* _Task inputs_:
- - -

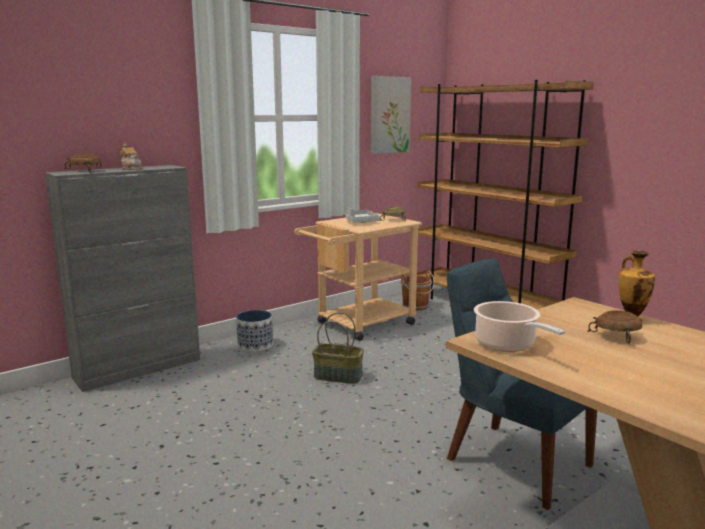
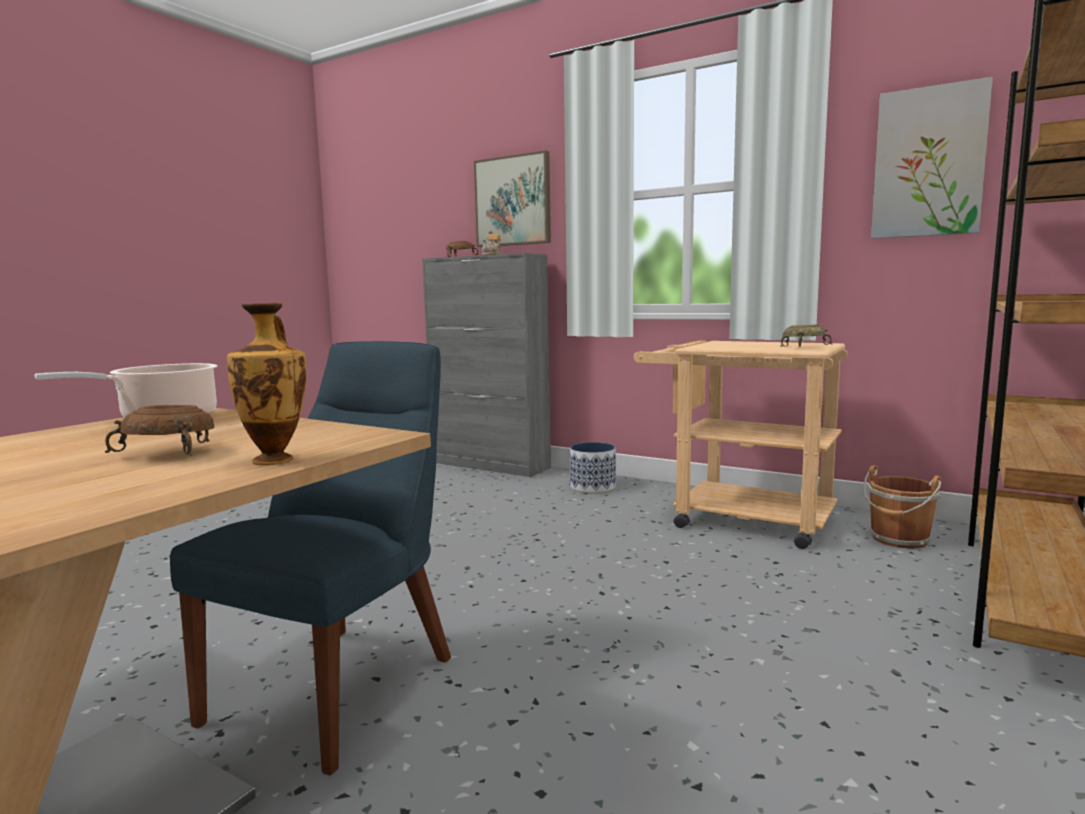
camera: 70 degrees right, 5 degrees down
basket [312,312,364,384] -> none
grey tray [346,208,380,223] -> none
none -> picture [474,151,551,247]

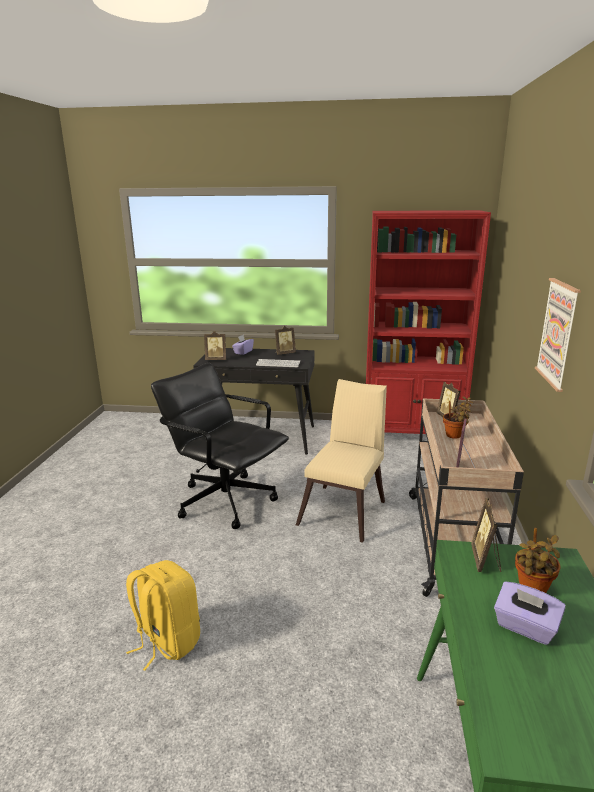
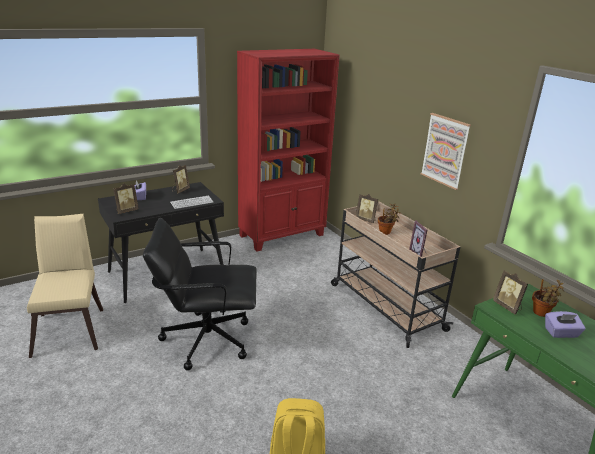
camera: 40 degrees left, 5 degrees up
beige chair [296,379,387,543] -> beige chair moved to [27,214,103,358]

- - -

* _The problem_: A verbatim copy of the material, pictures excluded, is what must be produced.

* _Task solution_:
camera: 70 degrees right, 5 degrees down
basket [312,312,364,384] -> none
grey tray [346,208,380,223] -> none
none -> picture [474,151,551,247]

camera: 40 degrees left, 5 degrees up
beige chair [296,379,387,543] -> beige chair moved to [27,214,103,358]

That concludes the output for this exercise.